La Honda enterprise offers something new this summer
By Ryan Mac
Published/Last Modified on Tuesday, Jun 30, 2009 - 09:55:22 am PDT
Driving down the coast on a foggy Thursday morning, Katheryn Weaver stopped the van to pick up Keena on her way to day camp. With Bailey and Rocky already on board, she continued her trek from Montara to San Gregorio.
After picking up her last passenger, Weaver turned around and headed back up the coast to La Honda, eventually stepping out into the cool air and stretching her legs after the long commute. As she opened the doors to the van, campers eagerly jumped out, greeting the camp counselors for the day.
But at Klaws, Paws & Hooves’ Doggy Daycare, instead of the expected pleasantries and high-fives, counselors were greeted by wet tongues, wagging tails and a friendly bark or two.Weaver watched as the dogs were led into an enclosure littered with chew toys and tennis balls, smiling as she observed the dogs beginning their morning routine of fetch. With weathered hands, she wrestled a ball from a defiant canine ensuring the progression of the game to at least another round.
The owner of KP&H, Weaver has been in business for 15 years, recently having expanded to the La Honda site for Doggy Daycare. For Weaver, starting the business was simply a matter of melding a passion with a suitable occupation.
“People’s pets have always been my interest,” she explained. “So I developed a business, and it’s been going strong! This it the natural progression for it to go — canine camp.”
While Weaver offers other services from behavioral consultations to overnight boarding, her newest venture now has her setting up camp every day on part of a 16-acre enclosure, owned by friend and associate Joanne Joye. Weaver cited Joye, her “right arm,” as being instrumental in helping to expand the company.
Joye, who also runs a wedding service on her property on the weekends, has managed to juggle responsibilities.
“For me, it was helping out a friend,” said Joye about the decision to host the camp. “Animals are also kind of my life, and it works as long as it makes both of us happy. Plus, I’m utilizing the property.”
From Monday through Friday, Weaver drives up and down the coast picking up people’s best friends and looking after them from 9:30 a.m. to 4 p.m., returning them to their owners at the end of the day. To her, the decision to expand, even in a time of economic downturn, was one that simply had to be made.
“We’re always redefining ourselves, that’s why we’re here,” she said. “It’s a new niche. The economic downturn has not affected Klaws, Paws & Hooves, which is why we’re expanding.

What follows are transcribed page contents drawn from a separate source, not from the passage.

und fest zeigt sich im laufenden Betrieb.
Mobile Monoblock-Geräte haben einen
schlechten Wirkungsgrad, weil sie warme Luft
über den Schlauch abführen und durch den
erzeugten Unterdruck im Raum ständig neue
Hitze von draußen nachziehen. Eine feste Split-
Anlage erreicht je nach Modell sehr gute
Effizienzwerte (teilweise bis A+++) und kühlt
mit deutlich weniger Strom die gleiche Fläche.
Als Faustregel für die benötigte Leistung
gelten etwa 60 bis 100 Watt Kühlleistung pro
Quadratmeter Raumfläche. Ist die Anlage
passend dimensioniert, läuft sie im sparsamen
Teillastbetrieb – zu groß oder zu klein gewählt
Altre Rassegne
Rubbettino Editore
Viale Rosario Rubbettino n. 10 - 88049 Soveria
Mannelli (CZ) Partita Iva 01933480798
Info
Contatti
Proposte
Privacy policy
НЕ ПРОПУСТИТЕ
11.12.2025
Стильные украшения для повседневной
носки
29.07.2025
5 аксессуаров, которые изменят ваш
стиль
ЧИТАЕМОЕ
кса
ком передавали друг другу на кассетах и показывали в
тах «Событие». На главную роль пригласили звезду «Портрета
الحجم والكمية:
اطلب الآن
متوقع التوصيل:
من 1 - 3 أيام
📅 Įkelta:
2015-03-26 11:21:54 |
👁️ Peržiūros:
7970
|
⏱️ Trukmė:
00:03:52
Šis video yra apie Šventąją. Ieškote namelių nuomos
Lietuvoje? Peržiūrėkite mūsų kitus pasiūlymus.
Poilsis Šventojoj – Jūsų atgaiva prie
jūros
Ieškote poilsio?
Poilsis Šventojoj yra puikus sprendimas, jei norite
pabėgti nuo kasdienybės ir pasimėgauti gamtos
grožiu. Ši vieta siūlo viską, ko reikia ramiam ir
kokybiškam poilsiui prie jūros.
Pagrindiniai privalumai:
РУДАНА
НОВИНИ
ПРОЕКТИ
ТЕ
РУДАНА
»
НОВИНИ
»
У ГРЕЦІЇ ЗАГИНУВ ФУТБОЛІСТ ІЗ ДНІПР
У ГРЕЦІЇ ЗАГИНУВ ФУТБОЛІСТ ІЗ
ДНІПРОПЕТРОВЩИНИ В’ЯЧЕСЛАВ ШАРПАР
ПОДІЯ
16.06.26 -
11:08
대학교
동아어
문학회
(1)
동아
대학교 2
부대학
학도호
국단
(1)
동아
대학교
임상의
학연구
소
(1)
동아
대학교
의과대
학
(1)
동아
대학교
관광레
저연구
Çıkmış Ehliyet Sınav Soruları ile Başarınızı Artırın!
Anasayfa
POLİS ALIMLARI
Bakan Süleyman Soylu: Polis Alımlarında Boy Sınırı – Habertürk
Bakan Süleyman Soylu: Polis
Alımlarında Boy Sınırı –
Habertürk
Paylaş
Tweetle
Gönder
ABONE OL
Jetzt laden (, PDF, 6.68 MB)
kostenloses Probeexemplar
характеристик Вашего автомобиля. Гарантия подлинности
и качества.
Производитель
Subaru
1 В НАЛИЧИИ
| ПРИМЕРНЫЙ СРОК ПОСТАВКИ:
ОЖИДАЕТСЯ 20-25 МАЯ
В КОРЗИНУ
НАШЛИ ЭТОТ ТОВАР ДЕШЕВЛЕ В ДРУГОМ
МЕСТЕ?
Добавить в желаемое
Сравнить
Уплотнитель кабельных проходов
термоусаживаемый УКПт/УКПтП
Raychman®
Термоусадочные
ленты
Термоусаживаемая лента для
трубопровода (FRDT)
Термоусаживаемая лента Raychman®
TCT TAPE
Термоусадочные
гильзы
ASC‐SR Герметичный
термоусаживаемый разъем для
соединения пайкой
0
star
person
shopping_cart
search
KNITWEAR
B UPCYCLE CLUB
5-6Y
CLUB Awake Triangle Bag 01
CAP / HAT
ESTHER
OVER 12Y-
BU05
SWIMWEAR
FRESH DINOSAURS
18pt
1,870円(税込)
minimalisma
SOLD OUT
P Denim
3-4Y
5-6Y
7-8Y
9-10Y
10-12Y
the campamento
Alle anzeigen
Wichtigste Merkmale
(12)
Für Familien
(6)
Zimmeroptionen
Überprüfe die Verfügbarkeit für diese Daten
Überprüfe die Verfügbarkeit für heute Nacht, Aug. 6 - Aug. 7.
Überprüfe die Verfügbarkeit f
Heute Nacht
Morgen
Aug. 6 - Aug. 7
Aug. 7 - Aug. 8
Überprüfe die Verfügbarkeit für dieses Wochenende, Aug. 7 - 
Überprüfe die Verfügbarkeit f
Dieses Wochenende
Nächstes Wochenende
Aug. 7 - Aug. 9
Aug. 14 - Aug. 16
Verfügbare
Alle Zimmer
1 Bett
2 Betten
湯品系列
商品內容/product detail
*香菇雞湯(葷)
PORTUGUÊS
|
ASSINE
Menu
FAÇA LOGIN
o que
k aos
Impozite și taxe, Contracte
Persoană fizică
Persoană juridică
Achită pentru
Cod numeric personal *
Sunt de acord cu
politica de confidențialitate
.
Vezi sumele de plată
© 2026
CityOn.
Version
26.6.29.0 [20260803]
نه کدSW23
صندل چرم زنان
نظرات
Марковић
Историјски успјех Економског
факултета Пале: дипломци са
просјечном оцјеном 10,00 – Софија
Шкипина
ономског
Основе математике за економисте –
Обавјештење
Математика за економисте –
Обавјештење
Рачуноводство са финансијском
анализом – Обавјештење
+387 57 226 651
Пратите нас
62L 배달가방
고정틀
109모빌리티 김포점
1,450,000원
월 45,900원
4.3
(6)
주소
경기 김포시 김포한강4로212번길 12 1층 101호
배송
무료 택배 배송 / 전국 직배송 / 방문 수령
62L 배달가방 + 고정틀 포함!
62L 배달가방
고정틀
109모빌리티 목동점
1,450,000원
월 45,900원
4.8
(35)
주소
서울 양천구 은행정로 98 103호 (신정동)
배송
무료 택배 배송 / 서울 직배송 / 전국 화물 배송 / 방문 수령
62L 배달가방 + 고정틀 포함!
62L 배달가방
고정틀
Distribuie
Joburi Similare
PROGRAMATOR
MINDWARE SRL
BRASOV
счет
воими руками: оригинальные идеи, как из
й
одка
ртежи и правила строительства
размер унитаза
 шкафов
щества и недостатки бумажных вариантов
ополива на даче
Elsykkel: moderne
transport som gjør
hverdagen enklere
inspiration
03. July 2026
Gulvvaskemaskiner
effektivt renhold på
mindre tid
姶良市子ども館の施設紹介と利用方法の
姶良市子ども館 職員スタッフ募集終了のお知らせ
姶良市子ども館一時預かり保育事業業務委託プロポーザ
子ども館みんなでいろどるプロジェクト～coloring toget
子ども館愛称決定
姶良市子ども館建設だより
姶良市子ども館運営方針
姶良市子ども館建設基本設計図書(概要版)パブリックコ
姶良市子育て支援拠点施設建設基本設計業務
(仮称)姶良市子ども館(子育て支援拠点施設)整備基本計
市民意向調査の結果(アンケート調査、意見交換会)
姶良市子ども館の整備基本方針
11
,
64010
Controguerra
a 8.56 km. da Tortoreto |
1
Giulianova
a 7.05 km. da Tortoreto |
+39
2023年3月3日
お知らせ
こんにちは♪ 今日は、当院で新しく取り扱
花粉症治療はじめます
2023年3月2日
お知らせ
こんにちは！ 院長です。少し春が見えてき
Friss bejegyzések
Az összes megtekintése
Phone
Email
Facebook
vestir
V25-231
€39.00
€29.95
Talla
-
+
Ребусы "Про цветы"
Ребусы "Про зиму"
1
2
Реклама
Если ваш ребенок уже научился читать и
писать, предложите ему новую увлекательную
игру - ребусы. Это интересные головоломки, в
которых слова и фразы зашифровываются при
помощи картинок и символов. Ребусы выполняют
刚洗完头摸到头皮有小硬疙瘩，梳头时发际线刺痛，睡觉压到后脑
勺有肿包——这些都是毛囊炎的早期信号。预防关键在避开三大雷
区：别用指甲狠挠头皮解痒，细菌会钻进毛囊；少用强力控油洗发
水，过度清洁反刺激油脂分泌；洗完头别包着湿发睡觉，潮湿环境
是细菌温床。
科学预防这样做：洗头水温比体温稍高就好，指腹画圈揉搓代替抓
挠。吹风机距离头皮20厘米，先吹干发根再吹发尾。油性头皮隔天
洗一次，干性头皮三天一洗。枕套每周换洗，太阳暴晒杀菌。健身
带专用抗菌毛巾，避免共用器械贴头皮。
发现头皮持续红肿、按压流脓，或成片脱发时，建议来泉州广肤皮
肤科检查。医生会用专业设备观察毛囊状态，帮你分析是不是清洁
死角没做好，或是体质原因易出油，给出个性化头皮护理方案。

It’s up and out of Montara.”
At the camp, the former Vietnam vet runs a tight ship. Employing only the most qualified employees, she has a packed schedule and maintains that her business’s longevity on the Coastside is a tribute to her reputation.
As for the future, the two hope to expand so that they can accommodate at least 25 canines in the future. And for those who may be skeptical of Doggy Daycare, Weaver maintained the importance of looking after Coastsiders’ canine “kids.”
“99.9 percent of my clients treat their dogs like they were their furry, four-legged kids,” she said. “We meet that expectation and exceed it.”
Fortunately or unfortunately for their parents, these “kids” won’t be coming home from camp with artwork or charm bracelets anytime soon.